Justice Column

By: News Release
Sep 1st, 2017

This 80th edition of Justice For All is a summary of an Iowa procedure which could be thought of as a criminal defendant’s last resort to overturn a conviction short of a pardon from the governor.

When a criminal charge is filed against a defendant our justice system provides that individual with the right to contest the charge at a trial and the right to an appeal. If a defendant is found guilty at trial and the judgment is affirmed on appeal, Iowa law provides defendants another opportunity to challenge the conviction through a process called postconviction relief.

Iowa Code Chapter 822 grants convicted defendants the right to file, free of charge, a petition for postconviction relief. A common misconception amongst defendants is that postconviction relief is a way to litigate issues already raised and ruled upon at trial and on appeal. It is not. The law outlines specific reasons for granting a petition such as the conviction was in violation of the federal or state constitution or there exists material facts not previously presented and heard at the trial such that vacation of the conviction or sentence in the interest of justice is required.

A postconviction relief action is a civil case, not a criminal case, wherein the convicted criminal defendant is the applicant and the State of Iowa is the respondent. The postconviction relief petition must be filed within three years of the date of the conviction or the date the appeal concluded unless there is a ground of fact or law that could not have been raised within three years. If an applicant misses the deadline to file then the action is forever barred.

Once a postconviction relief petition is filed, a judge has the right to dismiss the action if he or she finds that the applicant is not entitled to relief and no purpose would be served by any further proceedings. Postconviction petitions that survive an early dismissal are set for trial before a district court judge because there is no right to a jury trial in postconviction relief cases.

Far and away the ground raised most often in postconviction relief cases is ineffective assistance of counsel. Criminal defendants have a constitutional right not just to an attorney but to a reasonably competent attorney. If the applicant did not have a reasonably competent attorney then a new trial with a different and reasonably competent defense attorney is warranted.

To establish a claim of ineffective assistance of counsel, the applicant must show that their attorney failed to perform an essential duty and that there is a reasonable probability that, but for their attorney’s unprofessional errors, the result of the proceeding would have been different.

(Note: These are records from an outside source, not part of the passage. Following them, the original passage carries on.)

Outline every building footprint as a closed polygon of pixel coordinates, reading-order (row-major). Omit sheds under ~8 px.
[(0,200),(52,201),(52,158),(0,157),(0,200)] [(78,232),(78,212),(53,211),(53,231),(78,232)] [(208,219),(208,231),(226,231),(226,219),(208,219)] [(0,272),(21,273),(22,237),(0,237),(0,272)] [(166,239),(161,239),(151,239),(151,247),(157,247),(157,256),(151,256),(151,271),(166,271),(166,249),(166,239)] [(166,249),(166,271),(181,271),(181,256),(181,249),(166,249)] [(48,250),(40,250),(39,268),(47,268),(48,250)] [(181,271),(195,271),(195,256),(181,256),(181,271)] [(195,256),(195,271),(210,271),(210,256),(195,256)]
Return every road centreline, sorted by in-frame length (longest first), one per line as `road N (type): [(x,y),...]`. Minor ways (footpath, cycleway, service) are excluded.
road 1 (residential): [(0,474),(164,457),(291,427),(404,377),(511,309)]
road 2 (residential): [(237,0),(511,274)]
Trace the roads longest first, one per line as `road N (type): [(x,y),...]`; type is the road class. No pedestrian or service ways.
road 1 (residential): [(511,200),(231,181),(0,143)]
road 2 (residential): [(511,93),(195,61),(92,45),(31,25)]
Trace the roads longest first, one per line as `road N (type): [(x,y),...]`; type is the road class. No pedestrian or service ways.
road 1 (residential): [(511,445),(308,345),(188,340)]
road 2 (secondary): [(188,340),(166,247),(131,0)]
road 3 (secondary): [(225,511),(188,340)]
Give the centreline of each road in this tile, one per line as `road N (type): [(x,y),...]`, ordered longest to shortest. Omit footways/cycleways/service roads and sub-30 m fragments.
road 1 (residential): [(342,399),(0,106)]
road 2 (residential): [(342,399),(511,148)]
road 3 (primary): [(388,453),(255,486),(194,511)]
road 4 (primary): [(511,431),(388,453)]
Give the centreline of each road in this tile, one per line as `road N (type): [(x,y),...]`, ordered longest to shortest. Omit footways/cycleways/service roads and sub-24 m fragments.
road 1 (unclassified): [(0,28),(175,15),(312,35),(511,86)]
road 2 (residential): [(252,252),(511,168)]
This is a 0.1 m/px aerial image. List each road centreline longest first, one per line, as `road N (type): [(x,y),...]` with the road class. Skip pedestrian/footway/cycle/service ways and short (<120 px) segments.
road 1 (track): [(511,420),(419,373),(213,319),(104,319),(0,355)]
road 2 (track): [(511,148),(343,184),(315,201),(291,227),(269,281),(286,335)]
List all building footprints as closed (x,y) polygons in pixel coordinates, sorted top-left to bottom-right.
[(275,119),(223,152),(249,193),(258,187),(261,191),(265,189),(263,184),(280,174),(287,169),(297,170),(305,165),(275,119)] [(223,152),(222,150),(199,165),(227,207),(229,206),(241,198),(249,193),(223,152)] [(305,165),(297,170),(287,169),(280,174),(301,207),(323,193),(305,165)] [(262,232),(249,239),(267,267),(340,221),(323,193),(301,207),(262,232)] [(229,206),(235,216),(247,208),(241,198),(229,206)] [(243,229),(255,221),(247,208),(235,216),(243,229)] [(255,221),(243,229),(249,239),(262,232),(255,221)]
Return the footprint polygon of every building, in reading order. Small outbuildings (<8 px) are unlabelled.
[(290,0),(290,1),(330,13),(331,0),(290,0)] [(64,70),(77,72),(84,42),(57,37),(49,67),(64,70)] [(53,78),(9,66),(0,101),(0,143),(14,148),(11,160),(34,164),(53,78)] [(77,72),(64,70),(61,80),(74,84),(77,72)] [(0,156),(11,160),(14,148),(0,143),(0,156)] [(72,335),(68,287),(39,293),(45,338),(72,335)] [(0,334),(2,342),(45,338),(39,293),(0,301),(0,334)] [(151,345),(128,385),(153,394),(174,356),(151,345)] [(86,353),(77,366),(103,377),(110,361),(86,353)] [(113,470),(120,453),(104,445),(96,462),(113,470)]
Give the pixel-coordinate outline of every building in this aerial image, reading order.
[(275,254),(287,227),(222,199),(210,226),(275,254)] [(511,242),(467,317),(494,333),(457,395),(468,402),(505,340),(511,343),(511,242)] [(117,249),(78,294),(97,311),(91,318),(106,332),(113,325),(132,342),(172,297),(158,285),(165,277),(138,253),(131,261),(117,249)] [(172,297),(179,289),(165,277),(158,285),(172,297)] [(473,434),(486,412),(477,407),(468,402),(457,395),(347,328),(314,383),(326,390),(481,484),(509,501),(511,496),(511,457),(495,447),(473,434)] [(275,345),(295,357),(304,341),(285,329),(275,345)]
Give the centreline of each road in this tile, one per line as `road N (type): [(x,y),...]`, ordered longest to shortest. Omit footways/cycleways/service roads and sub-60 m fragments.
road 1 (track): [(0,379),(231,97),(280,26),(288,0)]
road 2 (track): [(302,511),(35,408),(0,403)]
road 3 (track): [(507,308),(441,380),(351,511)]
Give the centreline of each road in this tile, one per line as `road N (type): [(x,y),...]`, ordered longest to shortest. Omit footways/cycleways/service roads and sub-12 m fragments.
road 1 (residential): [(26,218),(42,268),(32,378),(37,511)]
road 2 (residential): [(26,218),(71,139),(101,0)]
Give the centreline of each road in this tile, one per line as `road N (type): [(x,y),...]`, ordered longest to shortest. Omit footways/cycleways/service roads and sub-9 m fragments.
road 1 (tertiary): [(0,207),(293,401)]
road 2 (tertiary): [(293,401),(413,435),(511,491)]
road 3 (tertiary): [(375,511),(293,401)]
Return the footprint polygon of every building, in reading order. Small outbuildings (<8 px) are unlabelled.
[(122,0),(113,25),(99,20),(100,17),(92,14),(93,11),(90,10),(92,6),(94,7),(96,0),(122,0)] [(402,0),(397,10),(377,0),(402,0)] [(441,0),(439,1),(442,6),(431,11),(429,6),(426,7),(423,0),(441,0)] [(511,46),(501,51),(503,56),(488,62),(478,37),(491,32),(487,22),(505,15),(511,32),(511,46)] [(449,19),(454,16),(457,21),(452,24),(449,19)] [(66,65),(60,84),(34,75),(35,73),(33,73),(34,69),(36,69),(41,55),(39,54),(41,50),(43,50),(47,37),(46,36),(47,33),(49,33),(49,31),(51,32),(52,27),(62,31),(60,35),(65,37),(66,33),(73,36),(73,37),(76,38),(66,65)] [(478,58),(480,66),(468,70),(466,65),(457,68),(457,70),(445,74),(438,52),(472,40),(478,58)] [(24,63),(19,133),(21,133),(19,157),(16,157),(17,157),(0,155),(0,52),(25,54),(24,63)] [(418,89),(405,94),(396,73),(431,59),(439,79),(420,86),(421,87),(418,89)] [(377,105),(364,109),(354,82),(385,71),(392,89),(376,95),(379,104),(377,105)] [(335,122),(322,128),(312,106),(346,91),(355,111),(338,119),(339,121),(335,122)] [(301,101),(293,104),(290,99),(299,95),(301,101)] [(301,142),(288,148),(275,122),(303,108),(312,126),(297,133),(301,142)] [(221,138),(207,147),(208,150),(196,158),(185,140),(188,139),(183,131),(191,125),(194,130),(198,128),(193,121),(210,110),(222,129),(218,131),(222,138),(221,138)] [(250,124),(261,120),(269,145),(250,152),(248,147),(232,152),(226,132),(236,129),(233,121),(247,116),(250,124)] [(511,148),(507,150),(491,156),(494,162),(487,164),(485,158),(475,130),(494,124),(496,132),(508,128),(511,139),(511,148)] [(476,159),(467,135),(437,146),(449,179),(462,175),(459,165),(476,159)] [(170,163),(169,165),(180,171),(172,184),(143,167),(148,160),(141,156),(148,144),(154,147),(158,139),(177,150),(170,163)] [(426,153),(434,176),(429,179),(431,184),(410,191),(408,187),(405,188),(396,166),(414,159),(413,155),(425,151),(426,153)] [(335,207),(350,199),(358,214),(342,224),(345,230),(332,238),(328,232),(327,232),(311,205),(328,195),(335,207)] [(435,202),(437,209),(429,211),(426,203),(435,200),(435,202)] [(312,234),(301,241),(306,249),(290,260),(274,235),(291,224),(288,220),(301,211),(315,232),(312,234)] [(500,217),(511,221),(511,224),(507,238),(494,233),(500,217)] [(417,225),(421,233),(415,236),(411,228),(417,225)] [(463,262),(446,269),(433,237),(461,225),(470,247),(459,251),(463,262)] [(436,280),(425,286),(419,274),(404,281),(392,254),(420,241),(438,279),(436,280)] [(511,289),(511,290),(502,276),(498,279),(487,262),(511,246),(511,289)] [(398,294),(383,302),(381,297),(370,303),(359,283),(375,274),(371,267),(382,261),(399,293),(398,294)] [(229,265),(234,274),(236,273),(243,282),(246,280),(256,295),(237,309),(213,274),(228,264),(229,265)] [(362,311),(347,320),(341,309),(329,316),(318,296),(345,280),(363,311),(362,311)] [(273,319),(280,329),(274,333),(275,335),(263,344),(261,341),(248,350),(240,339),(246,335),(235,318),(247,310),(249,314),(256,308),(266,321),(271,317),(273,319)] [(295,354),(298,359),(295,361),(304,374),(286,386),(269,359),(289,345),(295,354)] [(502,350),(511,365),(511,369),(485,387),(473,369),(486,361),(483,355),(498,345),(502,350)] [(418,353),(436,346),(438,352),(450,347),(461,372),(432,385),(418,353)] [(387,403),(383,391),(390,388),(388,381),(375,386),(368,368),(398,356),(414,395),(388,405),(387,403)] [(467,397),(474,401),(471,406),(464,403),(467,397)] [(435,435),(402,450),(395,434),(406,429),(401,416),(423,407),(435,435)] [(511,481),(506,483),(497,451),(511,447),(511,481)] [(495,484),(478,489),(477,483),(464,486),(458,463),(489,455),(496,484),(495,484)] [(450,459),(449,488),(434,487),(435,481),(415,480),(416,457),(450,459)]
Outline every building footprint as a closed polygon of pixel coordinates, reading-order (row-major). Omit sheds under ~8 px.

It’s not enough to allege that defense counsel was ineffective because the applicant was found guilty or lost the appeal. If that were the case postconviction relief would always be granted. It’s also not enough to allege the attorney had an unsuccessful strategy or plan to win the case or made too many or too few objections as the court must avoid hindsight and second guessing when reviewing the defense attorney’s performance in the case.

While postconviction relief is very rarely granted, the procedure does continue to exist as a way to ensure defendants receive a fair trial and as a way to introduce material facts not already heard that would probably have changed the verdict and produced justice for all.